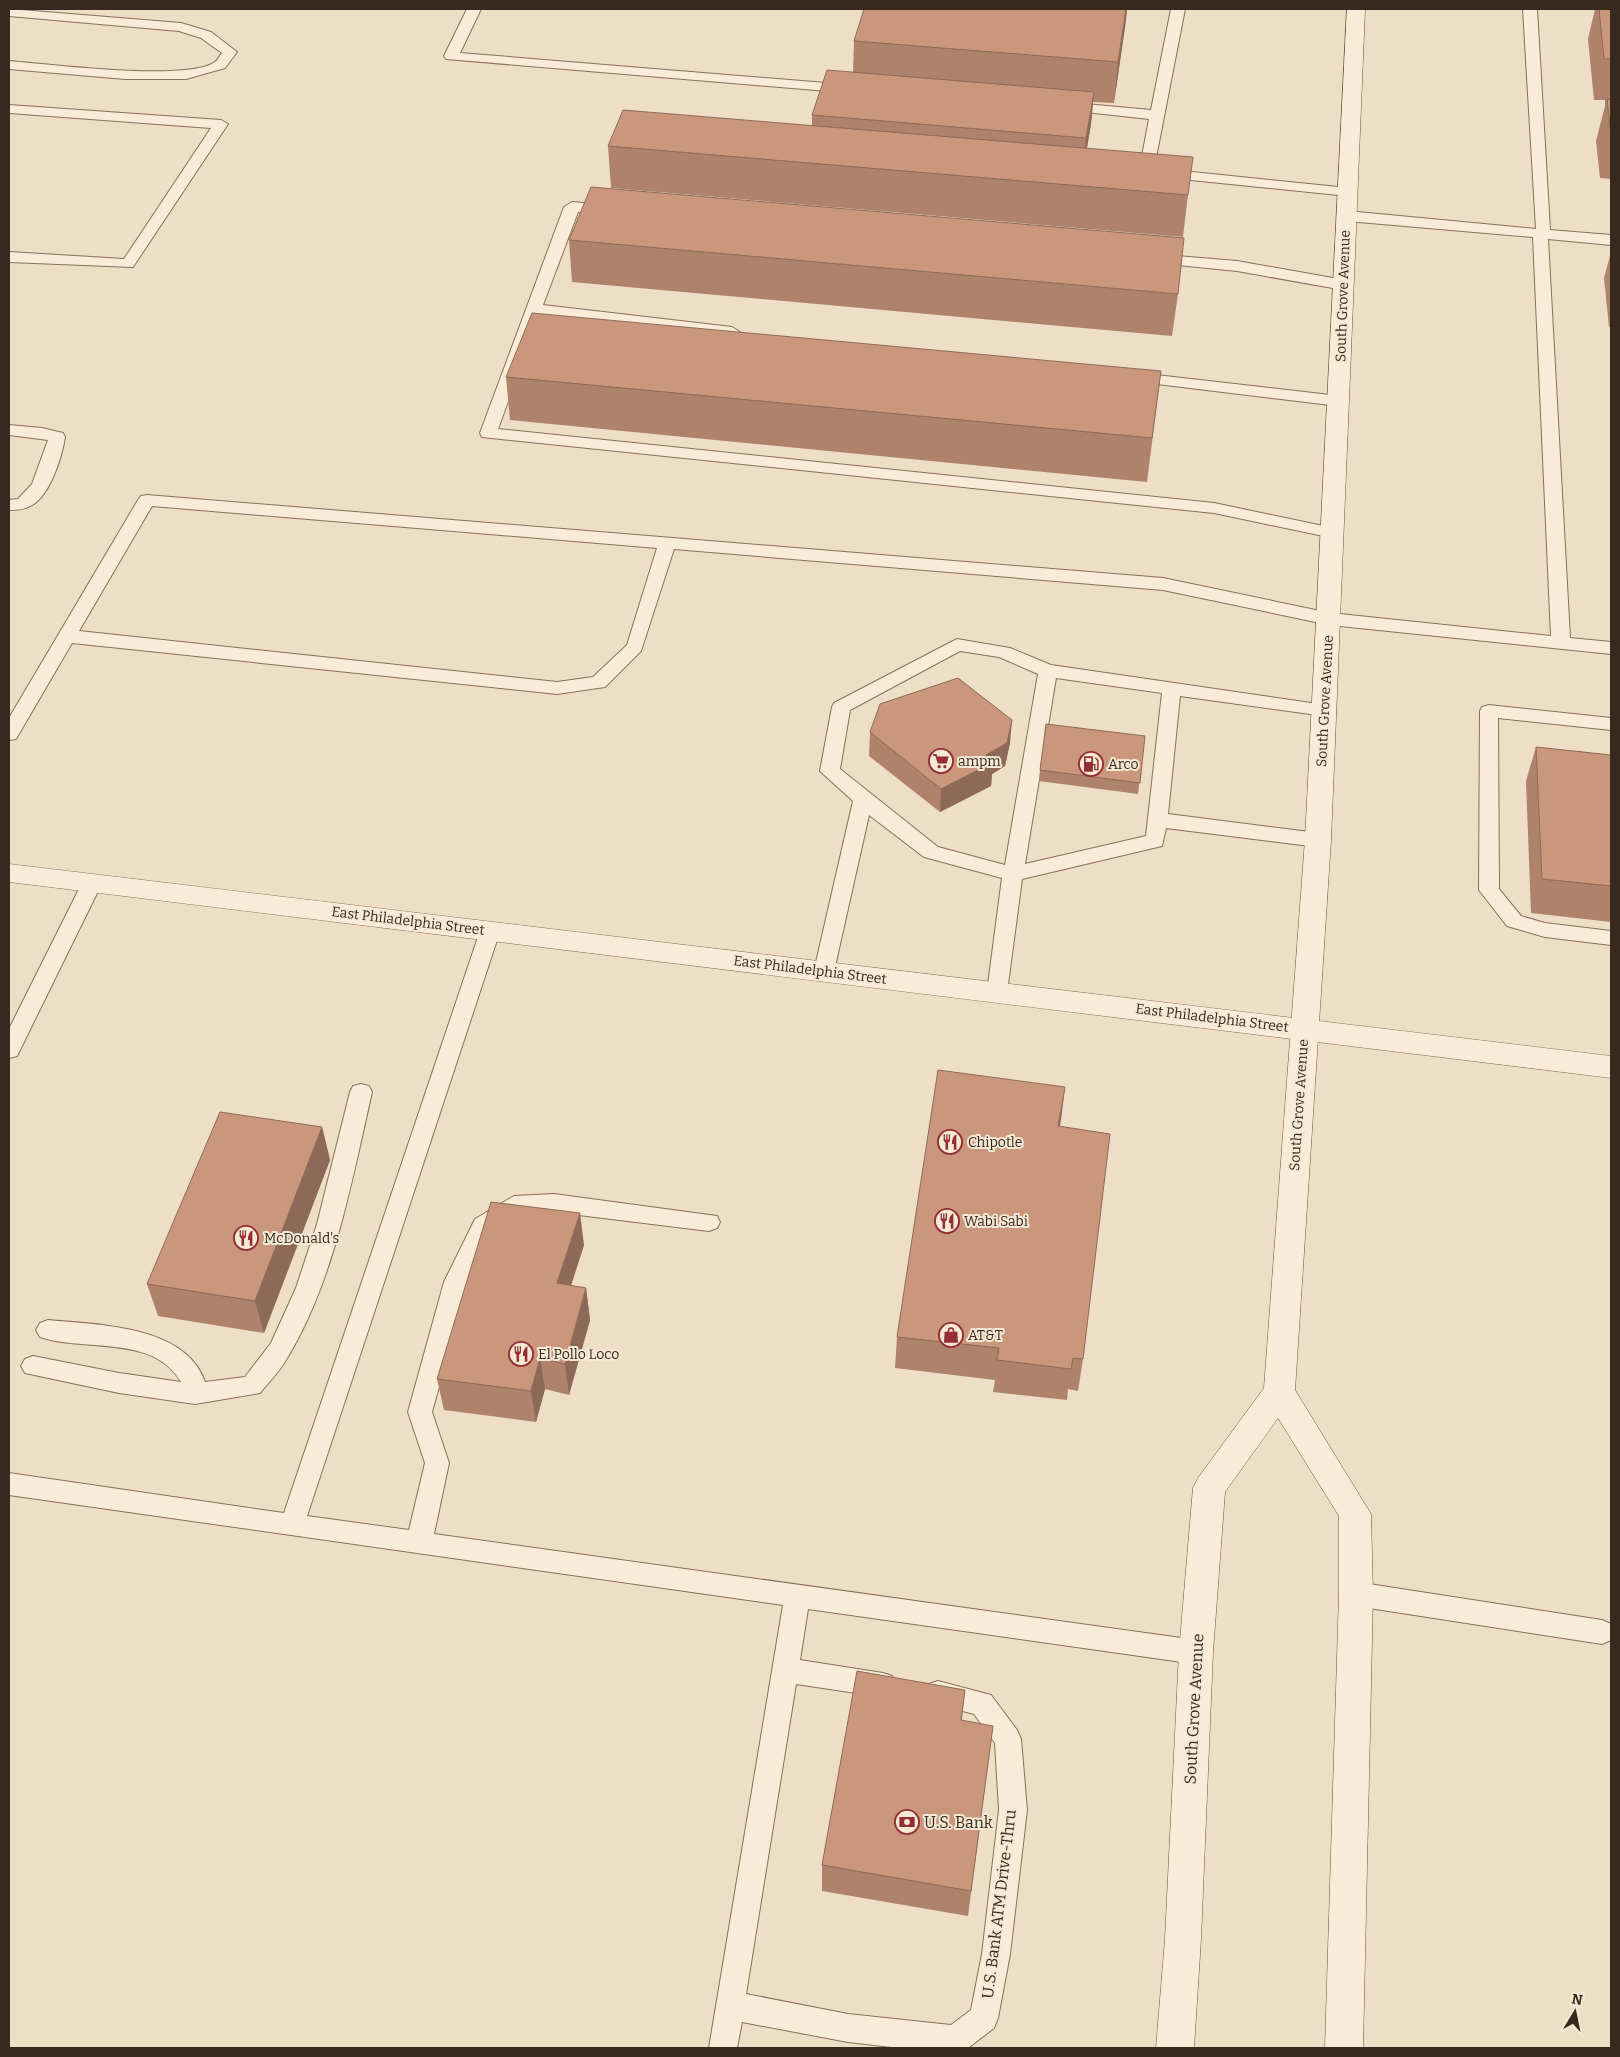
<svg xmlns="http://www.w3.org/2000/svg" width="1620" height="2057" font-family="Bitter,serif">
	<style>
		.lines { fill: none; stroke-linecap: round; stroke-linejoin: round }
		.service-casing { stroke: #87705c; stroke-width: 2 }
		.tertiary-casing { stroke: #87705c; stroke-width: 1 }
		.secondary-casing { stroke: #69513f; stroke-width: 1 }
		.service { fill: #f8ecd8; fill-rule: evenodd }
		.tertiary { fill: #f8ecd8; fill-rule: evenodd }
		.secondary { fill: #f8ecd8; fill-rule: evenodd }
		.wall { fill: #ae826b }
		.shaded-wall { fill: #8d6a57 }
		.building { fill: #ca977c; stroke: #8d6a57 }
		.labels { text-anchor: middle; dominant-baseline: central; stroke-width: 4; stroke-linejoin: round; paint-order: stroke }
		.street-label { font-size: 14px; fill: #38291f; stroke: #f4e9d4 }
		.poi-label { font-size: 14px; fill: #38291f; stroke: #f4e9d4; text-anchor: start }
		.near-street-label { font-size: 16px; fill: #38291f; stroke: #f4e9d4 }
		.near-poi-label { font-size: 16px; fill: #38291f; stroke: #f4e9d4; text-anchor: start }
	</style>
	<rect width="100%" height="100%" fill="#eddec5"/>
	<g class="lines">
		<defs>
			<g id="service">
				<path d="M9,9L181,23L211,32L237,52L225,68L186,79H125L9,69V61C49,64 186,82 215,62C218,60 220,55 222,53L201,38L179,31L9,16Z"/>
				<polygon points="467,9 481,9 460,53 851,85 858,89 851,93 446,59 444,56"/>
				<polygon points="1171,9 1185,9 1154,168 1348,188 1355,192 1353,195 1348,196 1141,175 1139,172 1149,119 1058,109 1056,106 1063,102 1151,110"/>
				<path d="M1523,9H1537L1550,230L1611,235V245L1548,239L1570,638L1611,642V654L1330,625L1163,590L674,549L641,651L605,687L557,694L72,643L16,739L9,740V718L138,500L141,496L147,495L1163,578L1330,613L1551,636L1533,237L1347,221L1339,216L1347,211L1536,229ZM152,506L657,548L627,645L593,677L557,682L79,631Z"/>
				<polygon points="9,105 221,120 228,124 133,267 9,262 9,252 124,259 211,128 9,113"/>
				<polygon points="572,202 610,205 618,210 610,215 578,212 543,305 732,327 740,332 732,337 540,314 498,429 1214,503 1333,528 1339,529 1342,533 1339,537 1333,538 1214,513 482,437 480,433 564,207"/>
				<polygon points="1153,254 1237,261 1344,280 1352,285 1344,290 1237,271 1148,262 1145,259 1148,256"/>
				<polygon points="1130,372 1339,396 1345,397 1347,401 1345,405 1339,406 1124,380 1122,377 1124,374"/>
				<path d="M9,425L42,428L63,433L65,437C62,457 49,500 28,507C22,510 15,510 9,510V500L18,499L32,484L48,440L9,435Z"/>
				<path d="M957,639L1010,648L1051,665L1332,706L1334,710L1332,714L1325,716L1180,696L1168,814L1318,833L1325,835L1328,840L1325,845L1318,847L1166,828L1162,846L1022,879L1007,992L1004,998L997,1000L990,998L987,992L1002,878L924,857L869,815L834,971L831,976L824,979L817,976L814,971L853,801L820,771L832,707L834,703ZM960,651L999,657L1038,674L1005,865L938,847L840,769L850,710ZM1056,678L1162,693L1146,836L1025,864Z"/>
				<polygon points="1489,705 1611,718 1611,730 1498,718 1499,889 1521,916 1545,923 1611,931 1611,945 1545,937 1507,926 1479,890 1480,711 1482,707"/>
				<polygon points="92,876 99,878 102,883 20,1050 17,1056 9,1058 9,1029 82,883 85,878"/>
				<polygon points="490,924 497,926 500,931 307,1516 409,1530 425,1463 408,1412 444,1282 475,1219 514,1196 554,1194 717,1216 720,1222 717,1228 709,1231 554,1212 518,1214 491,1231 468,1282 432,1412 449,1463 434,1534 1196,1640 1205,1644 1209,1652 1205,1660 1196,1664 808,1609 800,1660 883,1673 892,1676 896,1685 892,1694 883,1697 796,1684 746,1994 848,2014 951,2025 971,2010 982,1954 999,1810 995,1743 974,1714 929,1702 925,1693 929,1684 938,1681 991,1695 1017,1730 1021,1739 1027,1810 1010,1954 998,2018 994,2028 968,2048 900,2048 848,2042 742,2022 737,2048 709,2048 783,1605 9,1495 9,1473 284,1513 480,931 483,926"/>
				<path d="M361,1084L369,1086L372,1092C352,1180 334,1282 286,1360C279,1372 269,1382 260,1393L195,1404L119,1393L25,1373L21,1366L25,1359L33,1356L119,1373L181,1382C154,1334 83,1352 40,1337L36,1330L40,1323L48,1320C98,1325 186,1325 205,1382L245,1377L271,1343L296,1288L317,1224L350,1092L353,1086Z"/>
				<polygon points="1356,1582 1602,1620 1611,1624 1611,1640 1602,1644 1356,1606 1347,1602 1343,1594 1347,1586"/>
			</g>
			<polygon id="tertiary" points="9,864 1611,1056 1611,1078 9,882"/>
			<polygon id="secondary" points="1347,9 1365,9 1331,840 1295,1390 1371,1514 1373,1594 1363,2048 1325,2048 1339,1594 1339,1516 1278,1418 1225,1492 1213,1652 1201,1939 1194,2048 1156,2048 1165,1939 1179,1652 1193,1488 1198,1478 1264,1388 1305,840"/>
		</defs>
		<use href="#service" class="service-casing"/>
		<use href="#tertiary" class="tertiary-casing"/>
		<use href="#secondary" class="secondary-casing"/>
		<use href="#service" class="service"/>
		<use href="#tertiary" class="tertiary"/>
		<use href="#secondary" class="secondary"/>
	</g>
	<g class="wall">
		<polygon points="1127,9 1114,103 1093,102 1091,124 1087,148 1188,195 1183,237 611,188 608,146 812,125 812,115 853,72 854,41"/>
		<polygon points="1595,9 1611,9 1611,179 1600,178 1596,141 1605,106 1605,100 1594,100 1588,39"/>
		<polygon points="569,240 1178,294 1172,336 572,282"/>
		<polygon points="1611,252 1611,328 1609,327 1604,278"/>
		<polygon points="1161,371 1147,482 510,420 506,377"/>
		<polygon points="870,732 1010,743 1005,766 992,774 991,786 940,812 869,756"/>
		<polygon points="1145,736 1138,794 1039,781 1040,770"/>
		<polygon points="1536,747 1611,755 1611,922 1531,913 1526,781"/>
		<polygon points="1060,1126 1083,1359 1078,1391 1068,1389 1067,1400 993,1392 995,1380 895,1368 897,1337"/>
		<polygon points="322,1127 330,1160 264,1333 158,1316 147,1284"/>
		<polygon points="584,1245 571,1286 586,1288 590,1320 569,1395 545,1389 536,1422 444,1410 437,1379"/>
		<polygon points="962,1721 993,1726 968,1916 822,1891 822,1865"/>
	</g>
	<g class="shaded-wall">
		<polygon points="1126,9 1127,9 1126,21 1114,103 1118,62"/>
		<polygon points="1094,92 1091,124 1083,170 1086,138"/>
		<polygon points="1012,720 1010,743 1005,766 992,774 991,786 940,812 941,789 986,755"/>
		<polygon points="1065,1087 1061,1120 1054,1159 1058,1126"/>
		<polygon points="322,1127 330,1160 264,1333 255,1301"/>
		<polygon points="580,1213 584,1245 561,1315 557,1283"/>
		<polygon points="586,1288 590,1320 569,1395 565,1364"/>
		<polygon points="540,1358 545,1389 536,1422 531,1391"/>
		<polygon points="965,1690 962,1718 958,1748 961,1720"/>
	</g>
	<g class="building">
		<polygon points="864,9 1126,9 1118,62 854,41"/>
		<polygon points="1599,9 1611,9 1611,59 1604,59"/>
		<polygon points="827,70 1094,92 1086,138 812,115"/>
		<polygon points="1607,99 1611,100 1611,137"/>
		<polygon points="623,110 1193,157 1188,195 608,146"/>
		<polygon points="591,187 1184,238 1178,294 569,240"/>
		<polygon points="532,313 1161,371 1152,438 506,377"/>
		<polygon points="958,678 1012,720 1007,743 986,755 992,763 941,789 870,732 880,704"/>
		<polygon points="1046,724 1145,736 1140,783 1040,770"/>
		<polygon points="1536,747 1611,755 1611,886 1542,879"/>
		<polygon points="938,1070 1065,1087 1058,1126 1110,1134 1083,1359 1073,1358 1071,1369 997,1360 999,1348 897,1337"/>
		<polygon points="220,1112 322,1127 255,1301 147,1284"/>
		<polygon points="491,1202 580,1213 557,1283 586,1288 565,1364 540,1358 531,1391 437,1379"/>
		<polygon points="857,1671 965,1690 961,1720 993,1726 971,1891 822,1865"/>
	</g>
	<defs>
		<symbol id="supermarket-ring" viewBox="-11 -11 22 22"><circle r="9.5" fill="#f4e9d4" stroke="#942d35" stroke-width="1.5"/><path d="M-6-5.5h2.5l.6 2H6L4.5 2H-2.5L-4.4-4H-6ZM-1.5 3.2a1.3 1.3 0 1 0 .1 0ZM3 3.2a1.3 1.3 0 1 0 .1 0Z" fill="#942d35"/></symbol>
		<symbol id="fuel-ring" viewBox="-11 -11 22 22"><circle r="9.5" fill="#f4e9d4" stroke="#942d35" stroke-width="1.5"/><path d="M-5.5-6h7V0h2V4h1.3V-2.5L3-4.5l.8-.8L6-3V5H2.5V1h-1V6h-7ZM-4.2-4.7v3.2H.2V-4.7Z" fill="#942d35"/></symbol>
		<symbol id="restaurant-ring" viewBox="-11 -11 22 22"><circle r="9.5" fill="#f4e9d4" stroke="#942d35" stroke-width="1.5"/><path d="M-5-6h1v4h1v-4h1v4h1v-4h1v5L-1.5 .5V6h-2V.5L-5-1ZM5-6V6H3V1.5H1.5Q1.5-4 5-6Z" fill="#942d35"/></symbol>
		<symbol id="shop-ring" viewBox="-11 -11 22 22"><circle r="9.5" fill="#f4e9d4" stroke="#942d35" stroke-width="1.5"/><path d="M-5-2.5h2.3a2.7 3.5 0 0 1 5.4 0H5L5.5 6h-11ZM-1.5-2.5h3a1.5 2.3 0 0 0-3 0Z" fill="#942d35"/></symbol>
		<symbol id="bank-ring" viewBox="-11 -11 22 22"><circle r="9.5" fill="#f4e9d4" stroke="#942d35" stroke-width="1.5"/><path d="M-6-4H6V4H-6ZM0-2.3a2.3 2.3 0 1 0 0 4.6a2.3 2.3 0 1 0 0-4.6Z" fill="#942d35"/></symbol>
	</defs>
	<g fill-rule="evenodd">
		<use href="#supermarket-ring" x="927" y="747" width="28" height="28"/>
		<use href="#fuel-ring" x="1077" y="750" width="28" height="28"/>
		<use href="#restaurant-ring" x="936" y="1128" width="28" height="28"/>
		<use href="#restaurant-ring" x="933" y="1207" width="28" height="28"/>
		<use href="#restaurant-ring" x="232" y="1224" width="28" height="28"/>
		<use href="#shop-ring" x="937" y="1321" width="28" height="28"/>
		<use href="#restaurant-ring" x="507" y="1340" width="28" height="28"/>
		<use href="#bank-ring" x="893" y="1808" width="28" height="28"/>
	</g>
	<g class="labels">
		<g class="street-label">
			<text transform="translate(1343 296) rotate(-88)">South Grove Avenue</text>
			<text transform="translate(1325 701) rotate(-87)">South Grove Avenue</text>
			<text transform="translate(408 921) rotate(7)">East Philadelphia Street</text>
			<text transform="translate(810 970) rotate(7)">East Philadelphia Street</text>
			<text transform="translate(1212 1018) rotate(7)">East Philadelphia Street</text>
			<text transform="translate(1299 1105) rotate(-86)">South Grove Avenue</text>
		</g>
		<g class="poi-label">
			<text x="958" y="761">ampm</text>
			<text x="1108" y="764">Arco</text>
			<text x="968" y="1142">Chipotle</text>
			<text x="964" y="1221">Wabi Sabi</text>
			<text x="264" y="1238">McDonald's</text>
			<text x="968" y="1335">AT&amp;T</text>
			<text x="538" y="1354">El Pollo Loco</text>
		</g>
		<g class="near-street-label">
			<text transform="translate(1194 1709) rotate(-87)">South Grove Avenue</text>
			<text transform="translate(999 1904) rotate(-83)">U.S. Bank ATM Drive-Thru</text>
		</g>
		<g class="near-poi-label">
			<text x="924" y="1822">U.S. Bank</text>
		</g>
	</g>
	<rect width="1620" height="2057" fill="none" stroke="#38291f" stroke-width="20"/>
	<g transform="translate(1575 2012) rotate(10)" stroke="#f4e9d4" stroke-width="4" paint-order="stroke">
	<path d="M0-4L9 19L0 12L-9 19Z" fill="#38291f"/>
	<text y="-8" font-size="14" font-weight="bold" text-anchor="middle" fill="#38291f">N</text>
	</g>
</svg>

• [DIRECTIONS]: Look above for the line that contains "14px; fill: #38291f; stroke: #f4e9d4;". Starting there, transcribe every line exactly until you have copied the line that contains "481,9 460,53 851,85".

• [SOLUTION TO THIS PROBLEM]:
		.poi-label { font-size: 14px; fill: #38291f; stroke: #f4e9d4; text-anchor: start }
		.near-street-label { font-size: 16px; fill: #38291f; stroke: #f4e9d4 }
		.near-poi-label { font-size: 16px; fill: #38291f; stroke: #f4e9d4; text-anchor: start }
	</style>
	<rect width="100%" height="100%" fill="#eddec5"/>
	<g class="lines">
		<defs>
			<g id="service">
				<path d="M9,9L181,23L211,32L237,52L225,68L186,79H125L9,69V61C49,64 186,82 215,62C218,60 220,55 222,53L201,38L179,31L9,16Z"/>
				<polygon points="467,9 481,9 460,53 851,85 858,89 851,93 446,59 444,56"/>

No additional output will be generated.